Костя сел на кровати и вздохнул:
– Хочешь, я вас с Никой и Нонной отдохнуть отправлю? В Испанию? Или на Канары?
– В Грецию хочу.
– Почему в Грецию?
– Там гражданство дают. Хозяин этого дома за ним и поехал, так? Вот только не успел, заказали его. Я не хочу, чтобы заказали нас. У нас ведь ребенок, Костя. Это не шутки.
Костя отрезал:
– Не забивай себе голову.
– Если с Вероникой хоть что-то случится из-за твоих дел…
Он подтянул меня к себе и выключил бра.
…После я вышла на балкон и смотрела на плескавшуюся внизу Волгу, вспоминая, как дедушка рассказывал, что для города пришлось затопить деревеньку Кунеевку – и где-то там, на дне, остались могилы, остатки церквей и домов, а я думала: вот бы прорвало ГЭС, и река бы вышла из берегов – да затопила бы нас, да затопила бы весь город, чтобы и следа не осталось, чтоб не было здесь ни заводов, ни машин, ни людей…
Ни нас с Костей.
Он всё чаще выезжал в Москву, а оттуда привозил Веронике бесконечные подарки.

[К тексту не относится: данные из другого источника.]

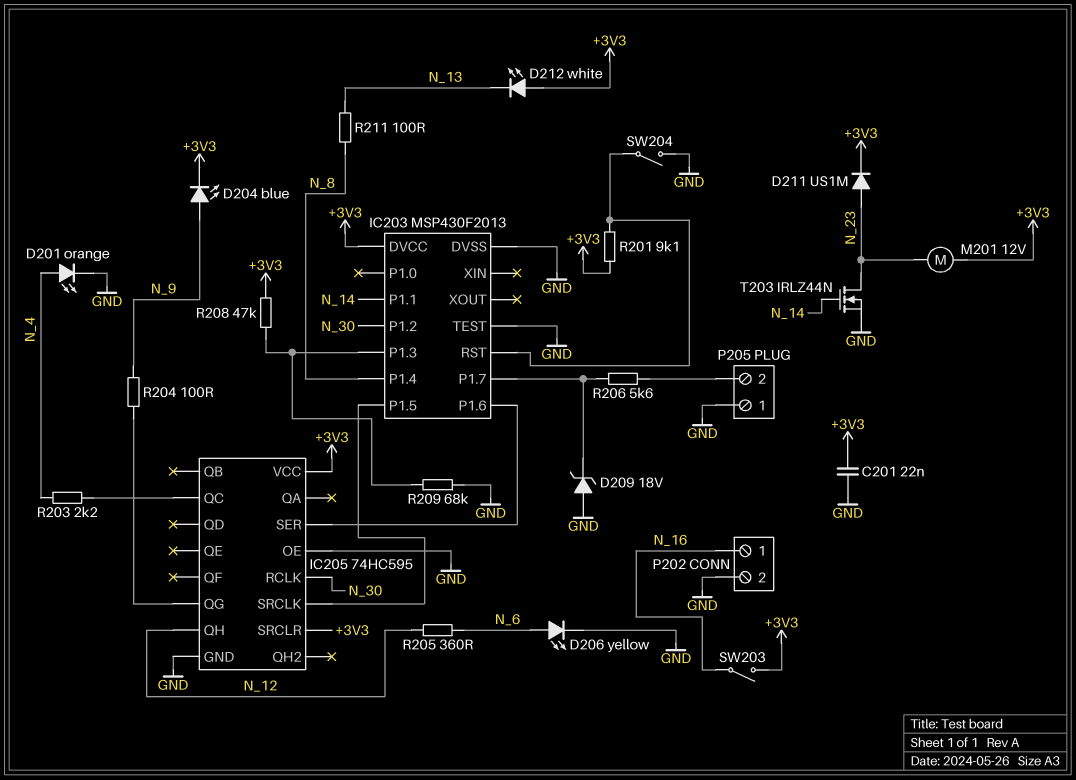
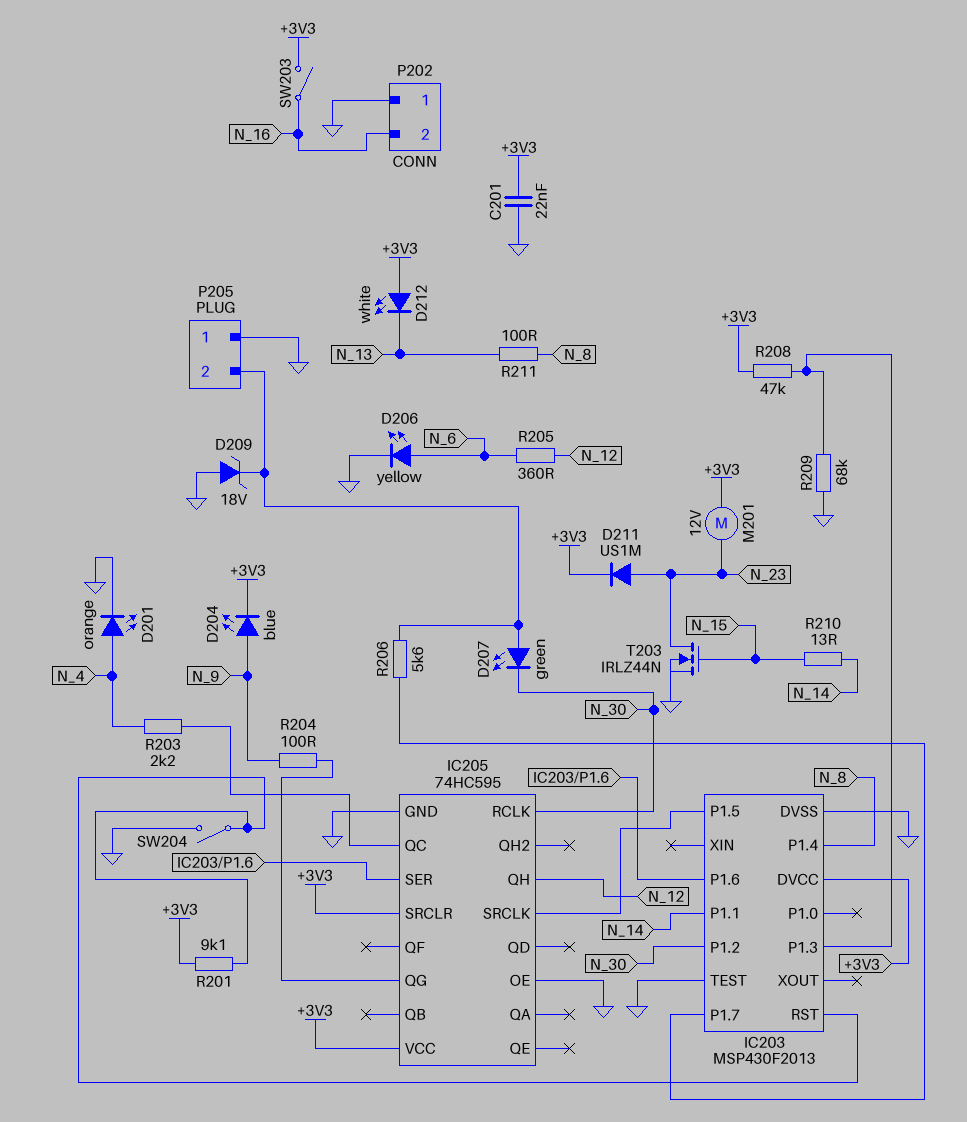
D207: none -> LED green (A P205/2, K N_30)
D209: zener 18V (A GND, K IC203/P1.7) -> zener 18V (A GND, K P205/2)
P202 pin 1: N_16 -> GND
P202 pin 2: GND -> N_16
R210: none -> 13 (N_14, N_15)
T203: NMOS IRLZ44N (G N_14, D N_23, S GND) -> NMOS IRLZ44N (G N_15, D N_23, S GND)

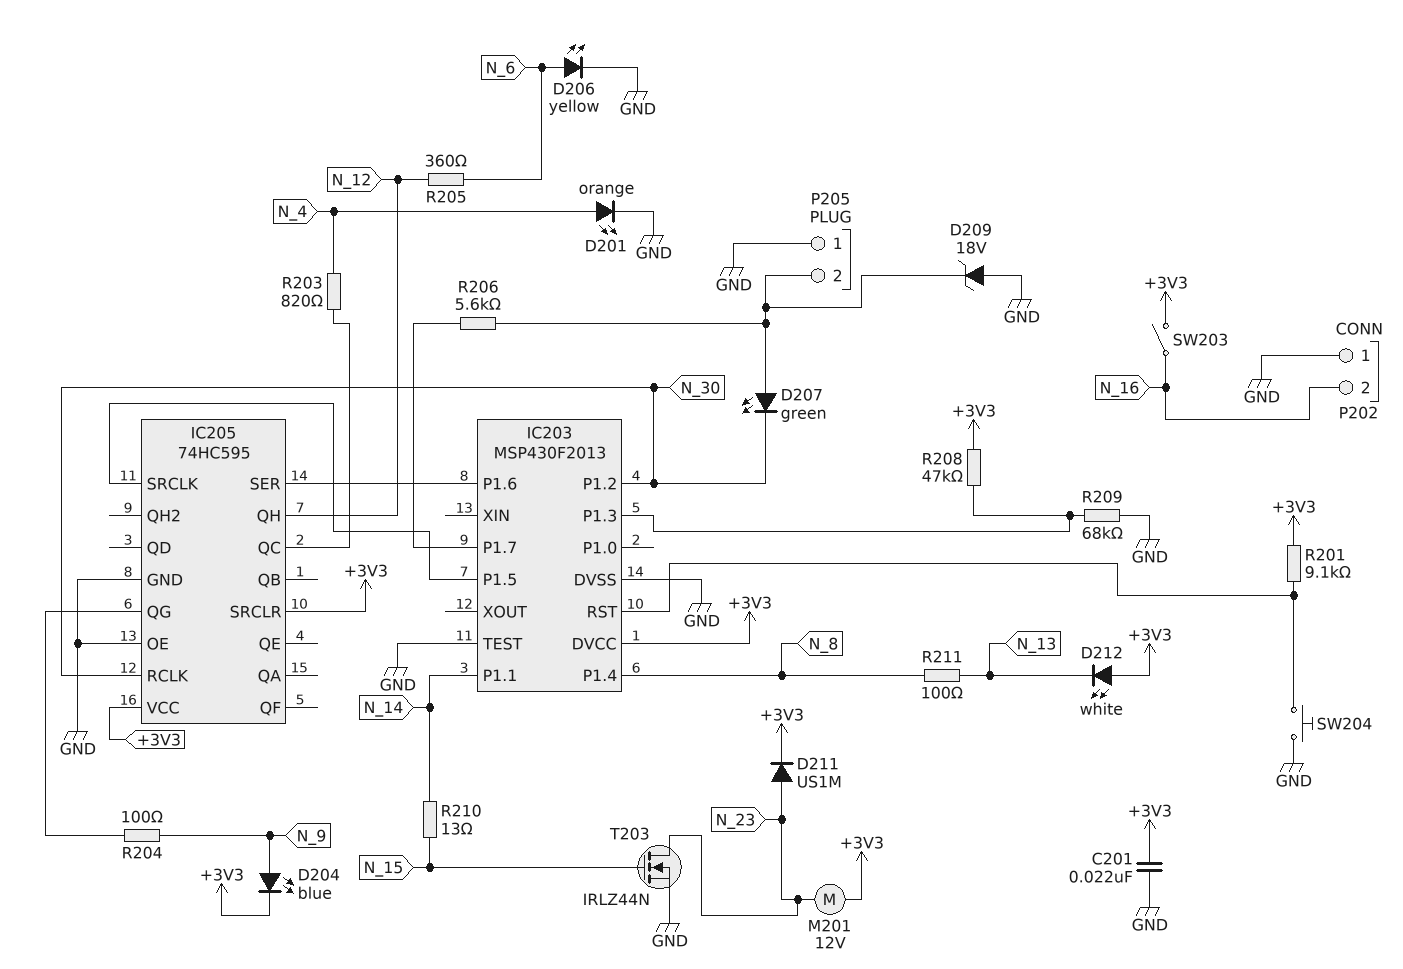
R203: 2.2k (IC205/QC, N_4) -> 820 (IC205/QC, N_4)
SW204: switch (GND, IC203/RST) -> button (GND, IC203/RST)

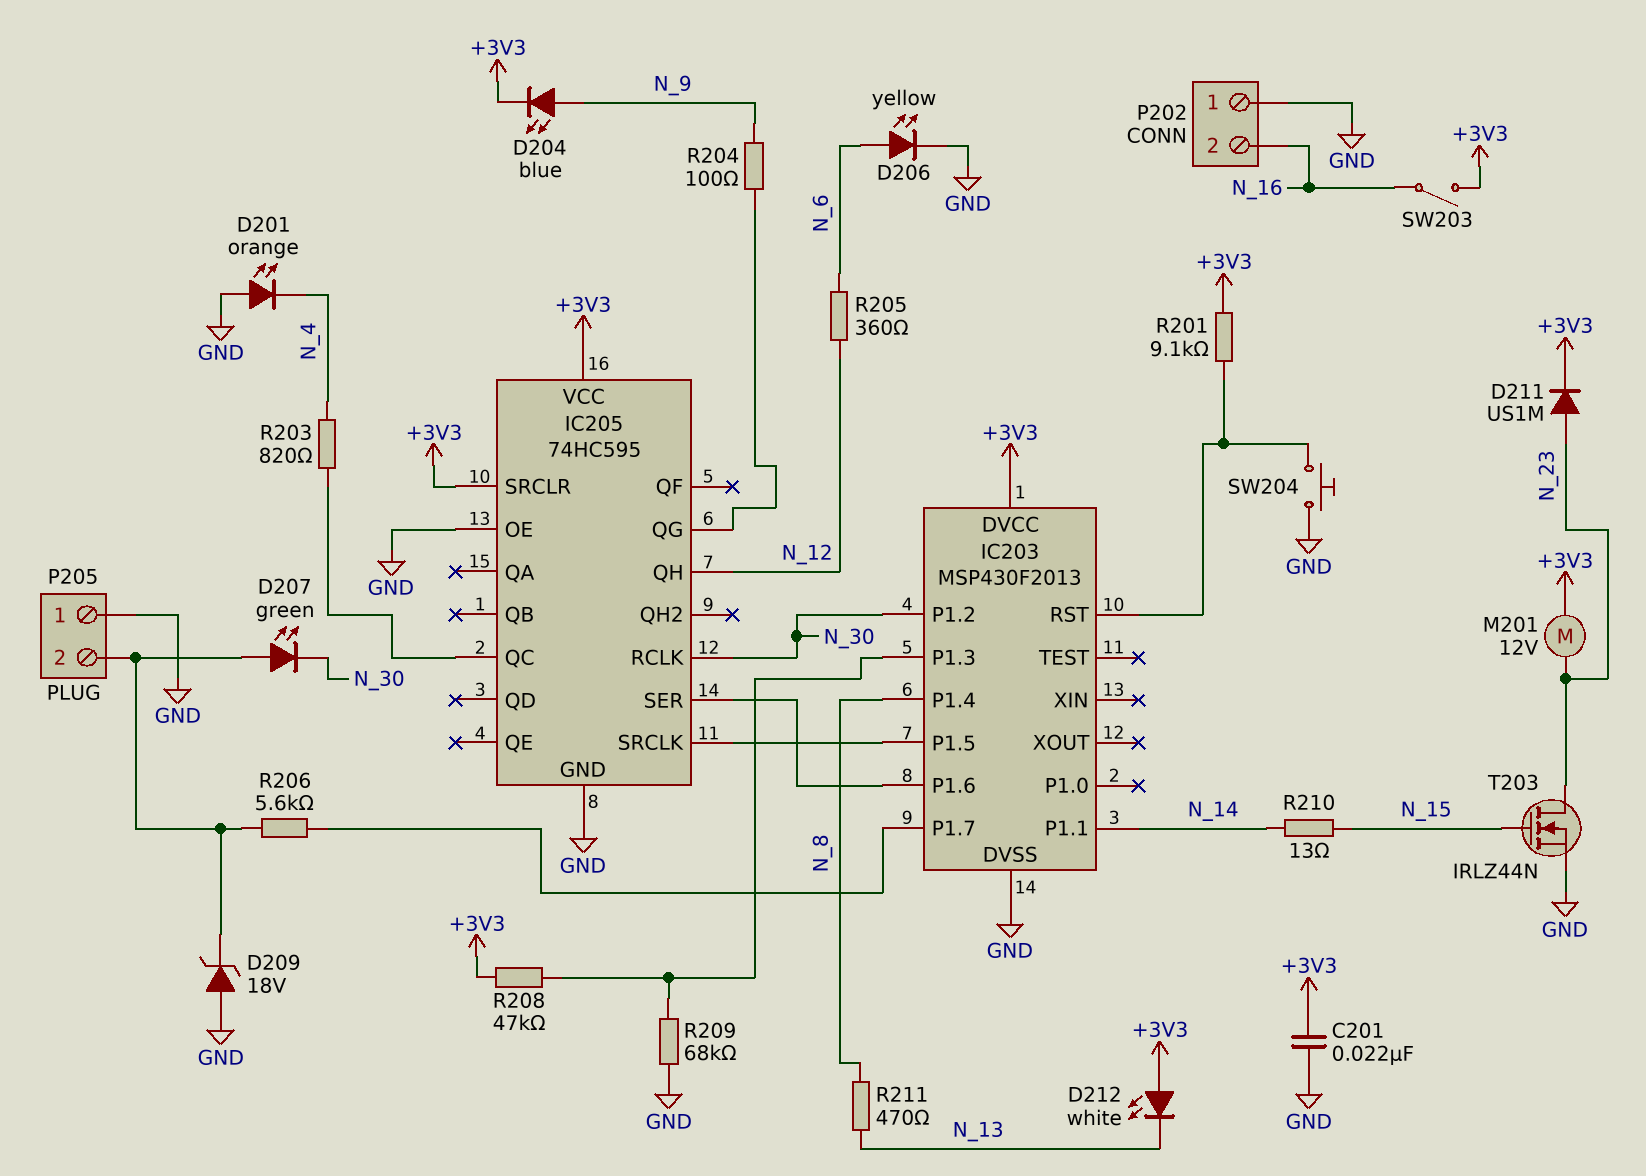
D201: LED orange (A N_4, K GND) -> LED orange (A GND, K N_4)
IC203 pin TEST: GND -> none
R211: 100 (N_8, N_13) -> 470 (N_8, N_13)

Порой притаскивался посреди ночи и будил ее, так что весь режим шел к чёрту, Вероника капризничала весь день, – а ему и бед мало, лишь бы подсунуть очередную куклу, кассету с диснеевским мультиком или конструктор. Один раз додумался притащить декоративную крысу – тут уж я не выдержала, велела ее немедленно потерять.
Возил он подарки и мне – чаще всего безвкусные побрякушки, непристойное белье да изредка что-то толковое для дома. Из кучи хрустальных лебедей, голых русалок и прочих нимф я отобрала только бронзовую статуэтку балерины, и то только потому, что Костя упорно заявлял, что она похожа на меня. Поставила ее в спальне на трюмо. «Вместо кочерги», – хмыкнул Костя, а мне тотчас захотелось его огреть. Остальное складировала на чердаке. К счастью, Костю никогда нельзя было упрекнуть в жадности: подарки он не запоминал и отчета не требовал.
Как-то раз он взял нас с Вероникой в Москву. После того как Вероника пообжималась с обезьянами в розовых манишках в цирке на Цветном, потрещала с говорящим чудо-деревом в парке Горького и побывала в видовом ресторане с прозрачным полом в Останкино, она потеряла всякий покой. Стоило Косте уехать, как она принималась канючить, требуя немедленно вернуть папу, обезьяну и Москву.
И вот, когда Веронике стукнуло почти пять лет, всё и произошло.